I slid out of bed and walked into the living room.  My wife was laying on the sofa motionless, she had fallen asleep on the sofa and now she’s not waking up.  I walked up to her and shook her to wake up but there was not the slightest response. I felt her pulse around the neck and there was none.  She was cold and peaceful with eyes closed and what I remember as a slight smile on her face. “Call 911” I told my daughter and the cold response that shaped the reality of this morning came back, hollow and scared, “I don’t want to.” she said hesitatingly.  The reality of what had transpired during the night is clear to both of us but we refuse to accept it. I collected all the courage left in me and calmly turned and looked into her saddened face “Honey, call 911”. I never figured out why I left it to my daughter to make that dreadful call.  Later, as I recalled that moment, I had played a few scenarios none of which reflected well on my perception of who I am.  I wondered if I was grief stricken by the fatality of being so close to someone with no sign of life, if I was at the precipice of a breakdown and making the call would accelerate the process, or was I simply a coward who could not take charge of the reality that was before me.  My daughter made the call and the sirens came blasting within minutes.  The medics confirmed what we already knew. My wife is no more.

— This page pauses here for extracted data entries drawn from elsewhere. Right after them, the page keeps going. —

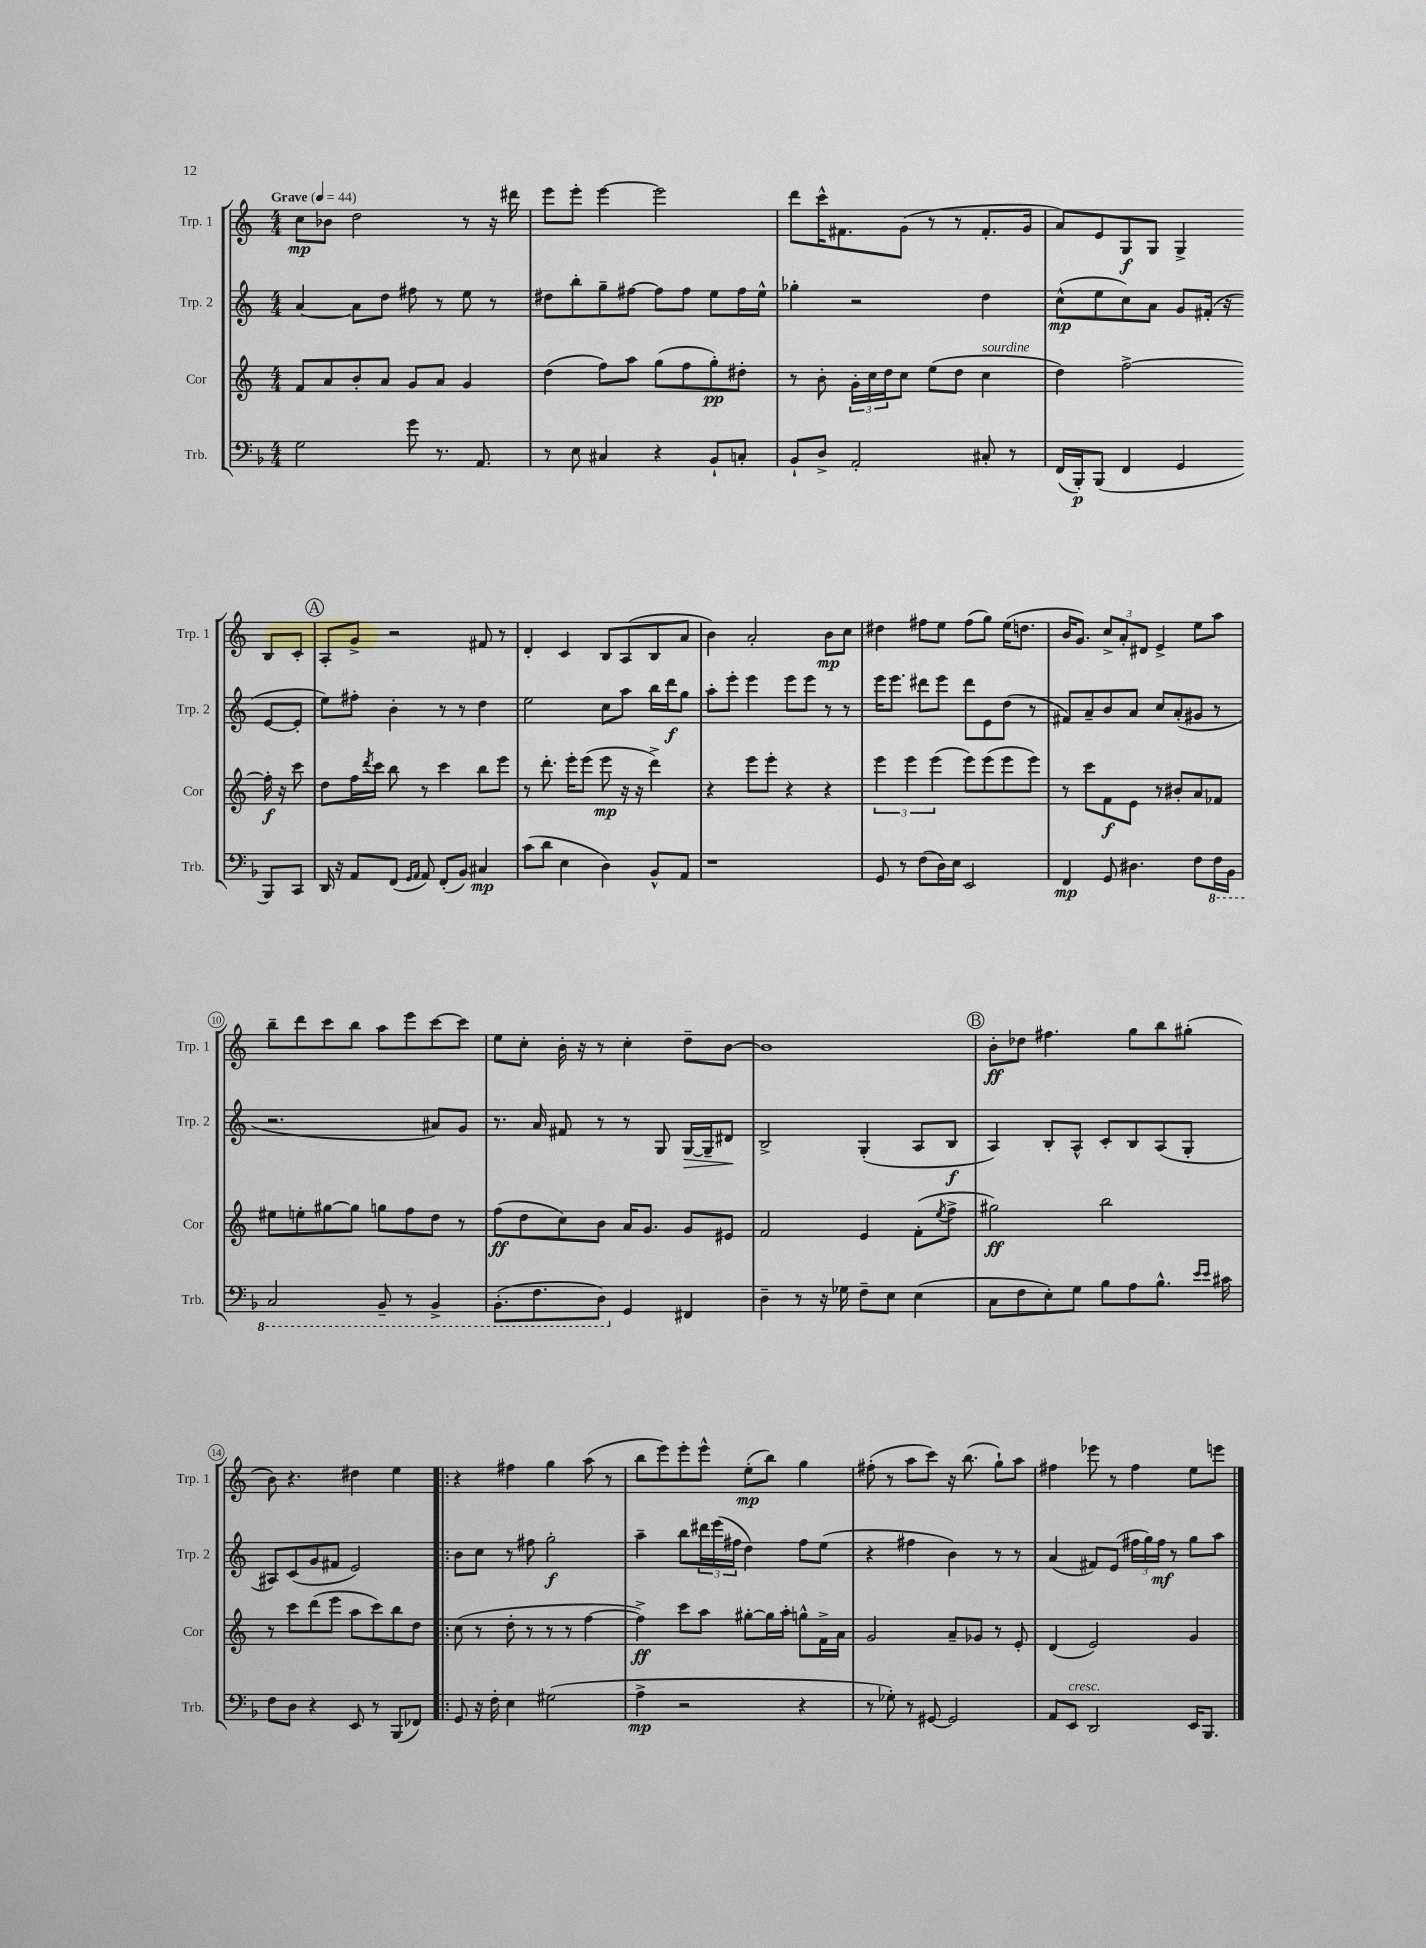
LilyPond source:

<<
\new StaffGroup <<
\new Staff = "s0" \with { instrumentName = "Trp. 1" shortInstrumentName = "Trp. 1" } {
    \clef treble \key c \major \numericTimeSignature \time 4/4 \tempo "Grave" 4 = 44
    c''8\mp bes'8 d''2 r8 r16 dis'''16 |
    e'''8 e'''8-. e'''4~ e'''2 |
    d'''8 c'''16-^ fis'8. g'8( r8 r8 fis'8.-. g'16 |
    a'8) e'8 g8\f g8 g4-> b8 c'8-. |
    \mark \markup { \circle "A" } a8-. g'8-> r2 fis'8 r8 |
    d'4-. c'4 b8 a8( b8 a'8 |
    b'4) a'2-. b'8\mp c''8 |
    dis''4 fis''8 e''8 fis''8( g''8) e''16( d''8. |
    b'16 g'8.) \tuplet 3/2 { c''8-> a'8-. dis'8 } e'4-> e''8 a''8 |
    b''8-- d'''8 c'''8 b''8 a''8 e'''8 c'''8~ c'''8 |
    e''8 c''8-. b'16-. r16 r8 c''4-. d''8-- b'8~ |
    b'1 |
    \mark \markup { \circle "B" } b'8-.\ff des''8 fis''4. g''8 b''8 gis''8-.( |
    b'8) r4. dis''4 e''4 |
    \bar ".|:" r4 fis''4 g''4 a''8( r8 |
    b''8 e'''8) e'''8-. e'''8-^ e''8-.\mp( b''8) g''4 |
    fis''8-.( r8 a''8 c'''8) r16 b''8.( g''8-!) a''8 |
    fis''4 ees'''8 r8 fis''4 e''8 e'''8 \bar "|." |
}
\new Staff = "s1" \with { instrumentName = "Trp. 2" shortInstrumentName = "Trp. 2" } {
    \clef treble \key c \major \numericTimeSignature \time 4/4
    a'4~ a'8 d''8 fis''8 r8 e''8 r8 |
    dis''8 b''8-. g''8-- fis''8~ fis''8 fis''8 e''8 fis''16 e''16-^ |
    ges''4-. r2 d''4 |
    c''8-^\mp( e''8 c''8) a'8 g'8 fis'16-.( r16 e'8~ e'8-. |
    \mark \markup { \circle "A" } e''8) fis''8-. b'4-. r8 r8 d''4 |
    e''2 c''8 a''8 b''16 d'''16\f g''8 |
    a''8-. e'''8-. e'''4 e'''8 e'''8 r8 r8 |
    e'''16 e'''8. dis'''8 e'''8 dis'''8 e'8 d''8( r8 |
    fis'8) a'8-- b'8 a'8 c''8 a'8-.( gis'8 r8 |
    r2. ais'8) g'8 |
    r8. a'16 fis'8 r8 r8 g8 g16~\> g16-- dis'8\! |
    b2-> g4-.( a8 b8\f |
    \mark \markup { \circle "B" } a4) b8-. a8-^ c'8-. b8 a8( g8-. |
    ais8) c'8( g'8 fis'8 e'2) |
    \bar ".|:" b'8 c''8 r8 fis''8 g''2-.\f |
    a''4-- b''8 \tuplet 3/2 { dis'''16 e'''16( fis''16 } d''4) fis''8 e''8( |
    r4 fis''4 b'4) r8 r8 |
    a'4( fis'8) e'8( \tuplet 3/2 { fis''16 g''16) fis''16\mf } r8 g''8 a''8 \bar "|." |
}
\new Staff = "s2" \with { instrumentName = "Cor" shortInstrumentName = "Cor" } {
    \clef treble \key c \major \numericTimeSignature \time 4/4
    f'8 a'8 b'8-. a'8 g'8 a'8 g'4 |
    d''4( f''8) a''8 g''8( f''8 g''8-.\pp) dis''8-. |
    r8 b'8-. \tuplet 3/2 { g'16-. c''16 d''16 } c''8 e''8( d''8 c''4^\markup { \italic "sourdine" } |
    d''4) f''2~-> f''16-.\f r16 c'''8 |
    \mark \markup { \circle "A" } d''8 f''16 \acciaccatura { d'''8 } c'''16 b''8 r8 c'''4 b''8 e'''8 |
    r8 d'''8.-. e'''16-. e'''8( e'''8\mp r16 r16 d'''4->) |
    r4 e'''8 e'''8-. r4 r4 |
    \tuplet 3/2 { e'''4 e'''4 e'''4( } e'''8) e'''8( e'''8 e'''8) |
    r8 c'''8 f'8\f e'8 r8 bis'8-. a'8 fes'8 |
    eis''8 e''8-. gis''8~ gis''8 g''8 f''8 d''8 r8 |
    f''8\ff( d''8 c''8) b'8 a'16 g'8. g'8 eis'8 |
    f'2 e'4 f'8-.( \acciaccatura { e''8 } f''8-> |
    \mark \markup { \circle "B" } gis''2\ff) b''2 |
    r8 c'''8 d'''8( e'''8 a''8 c'''8) b''8 d''8 |
    \bar ".|:" c''8( r8 d''8-. r8 r8 r8 f''4~ |
    f''4->\ff) c'''8 a''8 gis''8~-. gis''16 a''16-. g''8-^ f'16-> a'16 |
    g'2 a'8-- ges'8 r8 e'8-. |
    d'4( e'2) g'4 \bar "|." |
}
\new Staff = "s3" \with { instrumentName = "Trb." shortInstrumentName = "Trb." } {
    \clef bass \key f \major \numericTimeSignature \time 4/4
    g2 g'8 r8. a,8. |
    r8 e8 cis4 r4 bes,8-! c8-. |
    bes,8-! d8-> a,2-. cis8-. r8 |
    f,16( bes,,16-.\p) bes,,8( f,4 g,4 bes,,8) c,8 |
    \mark \markup { \circle "A" } d,16 r16 a,8 f,8( \grace { g,16 a,16 } a,8) f,8-.( bes,8) cis4\mp |
    c'8( d'8 e4 d4) bes,8-^ a,8 |
    r1 |
    g,8 r8 f8( d16) e16 e,2 |
    f,4\mp g,8 dis4. f8 \ottava #-1 f,16 bes,,16 |
    c,2 bes,,8-- r8 bes,,4-> |
    bes,,8.-.( f,8. d,8) \ottava #0 g,4 fis,4 |
    d4-- r8 r16 ges16 f8-- e8 e4( |
    \mark \markup { \circle "B" } c8 f8 e8-.) g8 bes8 a8 bes8.-^ \grace { e'16 e'16 } cis'16 |
    f8 d8 r4 e,8 r8 bes,,8( fes,8) |
    \bar ".|:" g,8 r16 f16-. e4 gis2( |
    a4->\mp r2 r4 |
    r8 ges8-.) r8 gis,8~ gis,2 |
    a,8 e,8^\markup { \italic "cresc." } d,2 e,16 bes,,8. \bar "|." |
}
>>
>>
\layout { \context { \Score \override BarNumber.stencil = #(make-stencil-circler 0.1 0.3 ly:text-interface::print) } }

My wife, in the blink of an eye changed from a person to a memory.  A memory that will fade with time until only the name and some faded pictures are left.  My oldest granddaughter can no longer remember the details of the face of the person who once was her grandmother. She still has all the happy memories that formed her childhood, but they are memories with a ghost now; a shapeless, faceless person who once existed and who once loved and cried and went through all the emotions that all beings seem to experience during their short time of being.